REQUIREMENTS - Copy all of the items below line by line, reproducing each one without any change.

SUPPLIED RECORDS -
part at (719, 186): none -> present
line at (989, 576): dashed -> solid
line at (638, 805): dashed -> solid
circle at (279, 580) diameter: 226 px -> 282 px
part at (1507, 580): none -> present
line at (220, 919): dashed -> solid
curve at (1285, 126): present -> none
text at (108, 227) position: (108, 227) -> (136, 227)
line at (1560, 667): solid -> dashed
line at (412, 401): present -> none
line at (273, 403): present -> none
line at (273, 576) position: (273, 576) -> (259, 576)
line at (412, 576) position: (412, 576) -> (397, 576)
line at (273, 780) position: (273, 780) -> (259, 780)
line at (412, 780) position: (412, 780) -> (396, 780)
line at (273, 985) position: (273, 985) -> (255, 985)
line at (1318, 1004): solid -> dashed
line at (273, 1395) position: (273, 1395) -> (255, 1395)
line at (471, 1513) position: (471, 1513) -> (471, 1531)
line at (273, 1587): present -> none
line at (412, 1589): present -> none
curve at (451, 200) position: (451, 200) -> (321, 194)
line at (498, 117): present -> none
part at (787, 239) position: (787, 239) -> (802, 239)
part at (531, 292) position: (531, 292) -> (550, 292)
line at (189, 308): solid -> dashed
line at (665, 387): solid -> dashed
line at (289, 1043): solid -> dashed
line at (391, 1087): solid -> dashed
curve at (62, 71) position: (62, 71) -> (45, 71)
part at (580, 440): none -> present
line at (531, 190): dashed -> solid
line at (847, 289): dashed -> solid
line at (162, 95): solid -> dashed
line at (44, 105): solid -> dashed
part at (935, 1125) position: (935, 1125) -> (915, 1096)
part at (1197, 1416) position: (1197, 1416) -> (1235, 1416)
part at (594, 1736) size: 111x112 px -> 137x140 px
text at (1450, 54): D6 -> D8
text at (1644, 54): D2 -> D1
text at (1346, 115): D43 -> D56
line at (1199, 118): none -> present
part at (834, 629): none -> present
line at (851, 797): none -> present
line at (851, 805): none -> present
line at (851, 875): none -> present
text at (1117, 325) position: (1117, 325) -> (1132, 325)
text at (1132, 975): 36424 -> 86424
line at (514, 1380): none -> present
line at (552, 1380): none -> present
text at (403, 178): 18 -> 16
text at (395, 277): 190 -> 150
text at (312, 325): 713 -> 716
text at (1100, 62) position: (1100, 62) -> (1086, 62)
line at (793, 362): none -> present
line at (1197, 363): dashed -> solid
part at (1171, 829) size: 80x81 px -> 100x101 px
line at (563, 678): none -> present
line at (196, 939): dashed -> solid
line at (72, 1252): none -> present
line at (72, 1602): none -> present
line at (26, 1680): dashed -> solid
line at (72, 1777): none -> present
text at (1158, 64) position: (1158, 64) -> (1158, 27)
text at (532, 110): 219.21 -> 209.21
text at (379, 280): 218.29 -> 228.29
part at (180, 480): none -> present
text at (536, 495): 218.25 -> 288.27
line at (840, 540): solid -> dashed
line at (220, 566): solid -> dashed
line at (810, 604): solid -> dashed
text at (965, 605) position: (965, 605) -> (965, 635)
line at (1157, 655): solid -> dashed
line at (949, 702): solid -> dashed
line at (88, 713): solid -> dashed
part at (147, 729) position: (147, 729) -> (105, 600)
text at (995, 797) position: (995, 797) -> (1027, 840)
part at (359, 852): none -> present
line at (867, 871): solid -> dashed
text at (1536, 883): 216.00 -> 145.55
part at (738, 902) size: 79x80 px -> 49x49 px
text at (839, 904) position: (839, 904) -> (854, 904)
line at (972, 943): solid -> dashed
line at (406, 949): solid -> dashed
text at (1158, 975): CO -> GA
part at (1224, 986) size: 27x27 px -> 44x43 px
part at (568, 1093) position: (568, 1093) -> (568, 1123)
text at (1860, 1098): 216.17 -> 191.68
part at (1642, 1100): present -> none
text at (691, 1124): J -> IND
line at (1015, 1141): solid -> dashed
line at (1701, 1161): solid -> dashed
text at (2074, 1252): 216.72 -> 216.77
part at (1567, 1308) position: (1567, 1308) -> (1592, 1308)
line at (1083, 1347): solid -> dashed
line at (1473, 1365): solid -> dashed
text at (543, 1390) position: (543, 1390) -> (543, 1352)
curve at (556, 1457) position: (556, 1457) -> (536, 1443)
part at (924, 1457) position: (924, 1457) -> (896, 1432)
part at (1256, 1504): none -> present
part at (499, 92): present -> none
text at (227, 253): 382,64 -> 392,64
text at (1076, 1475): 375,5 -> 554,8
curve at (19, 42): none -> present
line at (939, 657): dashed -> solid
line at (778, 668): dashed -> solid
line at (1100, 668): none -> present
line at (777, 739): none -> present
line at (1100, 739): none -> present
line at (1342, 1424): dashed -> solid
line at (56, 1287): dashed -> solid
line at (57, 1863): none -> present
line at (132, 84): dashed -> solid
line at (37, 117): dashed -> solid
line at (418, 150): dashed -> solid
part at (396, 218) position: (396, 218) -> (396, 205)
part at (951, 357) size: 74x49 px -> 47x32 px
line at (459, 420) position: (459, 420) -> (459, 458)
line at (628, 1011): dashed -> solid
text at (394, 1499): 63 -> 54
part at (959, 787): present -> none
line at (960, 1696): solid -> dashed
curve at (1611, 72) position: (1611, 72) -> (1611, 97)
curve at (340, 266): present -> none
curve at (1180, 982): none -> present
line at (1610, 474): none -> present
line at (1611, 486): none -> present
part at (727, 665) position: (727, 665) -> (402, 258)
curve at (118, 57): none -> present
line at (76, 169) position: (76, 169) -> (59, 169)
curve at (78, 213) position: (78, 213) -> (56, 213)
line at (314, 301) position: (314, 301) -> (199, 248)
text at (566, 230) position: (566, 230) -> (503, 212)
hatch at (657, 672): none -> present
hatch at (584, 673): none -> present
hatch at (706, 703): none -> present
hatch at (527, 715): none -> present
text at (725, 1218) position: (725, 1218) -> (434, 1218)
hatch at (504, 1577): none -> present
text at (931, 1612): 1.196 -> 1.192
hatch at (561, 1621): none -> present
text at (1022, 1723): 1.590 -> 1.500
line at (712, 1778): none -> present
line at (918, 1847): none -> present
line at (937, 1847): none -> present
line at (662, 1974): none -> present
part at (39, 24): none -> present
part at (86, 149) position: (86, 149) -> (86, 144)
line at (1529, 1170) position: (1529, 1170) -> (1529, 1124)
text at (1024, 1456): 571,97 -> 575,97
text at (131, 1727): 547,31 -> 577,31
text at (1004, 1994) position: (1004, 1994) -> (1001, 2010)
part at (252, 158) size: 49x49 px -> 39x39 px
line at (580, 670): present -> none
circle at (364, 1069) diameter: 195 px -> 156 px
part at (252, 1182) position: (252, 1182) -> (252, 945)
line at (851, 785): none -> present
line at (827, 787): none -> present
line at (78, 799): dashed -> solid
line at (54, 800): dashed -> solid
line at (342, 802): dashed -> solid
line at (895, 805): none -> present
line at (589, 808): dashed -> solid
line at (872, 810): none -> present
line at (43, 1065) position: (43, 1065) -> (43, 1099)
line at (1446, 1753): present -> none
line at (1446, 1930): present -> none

SOLUTION TO THIS PROBLEM -
part at (719, 186): none -> present
line at (989, 576): dashed -> solid
line at (638, 805): dashed -> solid
circle at (279, 580) diameter: 226 px -> 282 px
part at (1507, 580): none -> present
line at (220, 919): dashed -> solid
curve at (1285, 126): present -> none
text at (108, 227) position: (108, 227) -> (136, 227)
line at (1560, 667): solid -> dashed
line at (412, 401): present -> none
line at (273, 403): present -> none
line at (273, 576) position: (273, 576) -> (259, 576)
line at (412, 576) position: (412, 576) -> (397, 576)
line at (273, 780) position: (273, 780) -> (259, 780)
line at (412, 780) position: (412, 780) -> (396, 780)
line at (273, 985) position: (273, 985) -> (255, 985)
line at (1318, 1004): solid -> dashed
line at (273, 1395) position: (273, 1395) -> (255, 1395)
line at (471, 1513) position: (471, 1513) -> (471, 1531)
line at (273, 1587): present -> none
line at (412, 1589): present -> none
curve at (451, 200) position: (451, 200) -> (321, 194)
line at (498, 117): present -> none
part at (787, 239) position: (787, 239) -> (802, 239)
part at (531, 292) position: (531, 292) -> (550, 292)
line at (189, 308): solid -> dashed
line at (665, 387): solid -> dashed
line at (289, 1043): solid -> dashed
line at (391, 1087): solid -> dashed
curve at (62, 71) position: (62, 71) -> (45, 71)
part at (580, 440): none -> present
line at (531, 190): dashed -> solid
line at (847, 289): dashed -> solid
line at (162, 95): solid -> dashed
line at (44, 105): solid -> dashed
part at (935, 1125) position: (935, 1125) -> (915, 1096)
part at (1197, 1416) position: (1197, 1416) -> (1235, 1416)
part at (594, 1736) size: 111x112 px -> 137x140 px
text at (1450, 54): D6 -> D8
text at (1644, 54): D2 -> D1
text at (1346, 115): D43 -> D56
line at (1199, 118): none -> present
part at (834, 629): none -> present
line at (851, 797): none -> present
line at (851, 805): none -> present
line at (851, 875): none -> present
text at (1117, 325) position: (1117, 325) -> (1132, 325)
text at (1132, 975): 36424 -> 86424
line at (514, 1380): none -> present
line at (552, 1380): none -> present
text at (403, 178): 18 -> 16
text at (395, 277): 190 -> 150
text at (312, 325): 713 -> 716
text at (1100, 62) position: (1100, 62) -> (1086, 62)
line at (793, 362): none -> present
line at (1197, 363): dashed -> solid
part at (1171, 829) size: 80x81 px -> 100x101 px
line at (563, 678): none -> present
line at (196, 939): dashed -> solid
line at (72, 1252): none -> present
line at (72, 1602): none -> present
line at (26, 1680): dashed -> solid
line at (72, 1777): none -> present
text at (1158, 64) position: (1158, 64) -> (1158, 27)
text at (532, 110): 219.21 -> 209.21
text at (379, 280): 218.29 -> 228.29
part at (180, 480): none -> present
text at (536, 495): 218.25 -> 288.27
line at (840, 540): solid -> dashed
line at (220, 566): solid -> dashed
line at (810, 604): solid -> dashed
text at (965, 605) position: (965, 605) -> (965, 635)
line at (1157, 655): solid -> dashed
line at (949, 702): solid -> dashed
line at (88, 713): solid -> dashed
part at (147, 729) position: (147, 729) -> (105, 600)
text at (995, 797) position: (995, 797) -> (1027, 840)
part at (359, 852): none -> present
line at (867, 871): solid -> dashed
text at (1536, 883): 216.00 -> 145.55
part at (738, 902) size: 79x80 px -> 49x49 px
text at (839, 904) position: (839, 904) -> (854, 904)
line at (972, 943): solid -> dashed
line at (406, 949): solid -> dashed
text at (1158, 975): CO -> GA
part at (1224, 986) size: 27x27 px -> 44x43 px
part at (568, 1093) position: (568, 1093) -> (568, 1123)
text at (1860, 1098): 216.17 -> 191.68
part at (1642, 1100): present -> none
text at (691, 1124): J -> IND
line at (1015, 1141): solid -> dashed
line at (1701, 1161): solid -> dashed
text at (2074, 1252): 216.72 -> 216.77
part at (1567, 1308) position: (1567, 1308) -> (1592, 1308)
line at (1083, 1347): solid -> dashed
line at (1473, 1365): solid -> dashed
text at (543, 1390) position: (543, 1390) -> (543, 1352)
curve at (556, 1457) position: (556, 1457) -> (536, 1443)
part at (924, 1457) position: (924, 1457) -> (896, 1432)
part at (1256, 1504): none -> present
part at (499, 92): present -> none
text at (227, 253): 382,64 -> 392,64
text at (1076, 1475): 375,5 -> 554,8
curve at (19, 42): none -> present
line at (939, 657): dashed -> solid
line at (778, 668): dashed -> solid
line at (1100, 668): none -> present
line at (777, 739): none -> present
line at (1100, 739): none -> present
line at (1342, 1424): dashed -> solid
line at (56, 1287): dashed -> solid
line at (57, 1863): none -> present
line at (132, 84): dashed -> solid
line at (37, 117): dashed -> solid
line at (418, 150): dashed -> solid
part at (396, 218) position: (396, 218) -> (396, 205)
part at (951, 357) size: 74x49 px -> 47x32 px
line at (459, 420) position: (459, 420) -> (459, 458)
line at (628, 1011): dashed -> solid
text at (394, 1499): 63 -> 54
part at (959, 787): present -> none
line at (960, 1696): solid -> dashed
curve at (1611, 72) position: (1611, 72) -> (1611, 97)
curve at (340, 266): present -> none
curve at (1180, 982): none -> present
line at (1610, 474): none -> present
line at (1611, 486): none -> present
part at (727, 665) position: (727, 665) -> (402, 258)
curve at (118, 57): none -> present
line at (76, 169) position: (76, 169) -> (59, 169)
curve at (78, 213) position: (78, 213) -> (56, 213)
line at (314, 301) position: (314, 301) -> (199, 248)
text at (566, 230) position: (566, 230) -> (503, 212)
hatch at (657, 672): none -> present
hatch at (584, 673): none -> present
hatch at (706, 703): none -> present
hatch at (527, 715): none -> present
text at (725, 1218) position: (725, 1218) -> (434, 1218)
hatch at (504, 1577): none -> present
text at (931, 1612): 1.196 -> 1.192
hatch at (561, 1621): none -> present
text at (1022, 1723): 1.590 -> 1.500
line at (712, 1778): none -> present
line at (918, 1847): none -> present
line at (937, 1847): none -> present
line at (662, 1974): none -> present
part at (39, 24): none -> present
part at (86, 149) position: (86, 149) -> (86, 144)
line at (1529, 1170) position: (1529, 1170) -> (1529, 1124)
text at (1024, 1456): 571,97 -> 575,97
text at (131, 1727): 547,31 -> 577,31
text at (1004, 1994) position: (1004, 1994) -> (1001, 2010)
part at (252, 158) size: 49x49 px -> 39x39 px
line at (580, 670): present -> none
circle at (364, 1069) diameter: 195 px -> 156 px
part at (252, 1182) position: (252, 1182) -> (252, 945)
line at (851, 785): none -> present
line at (827, 787): none -> present
line at (78, 799): dashed -> solid
line at (54, 800): dashed -> solid
line at (342, 802): dashed -> solid
line at (895, 805): none -> present
line at (589, 808): dashed -> solid
line at (872, 810): none -> present
line at (43, 1065) position: (43, 1065) -> (43, 1099)
line at (1446, 1753): present -> none
line at (1446, 1930): present -> none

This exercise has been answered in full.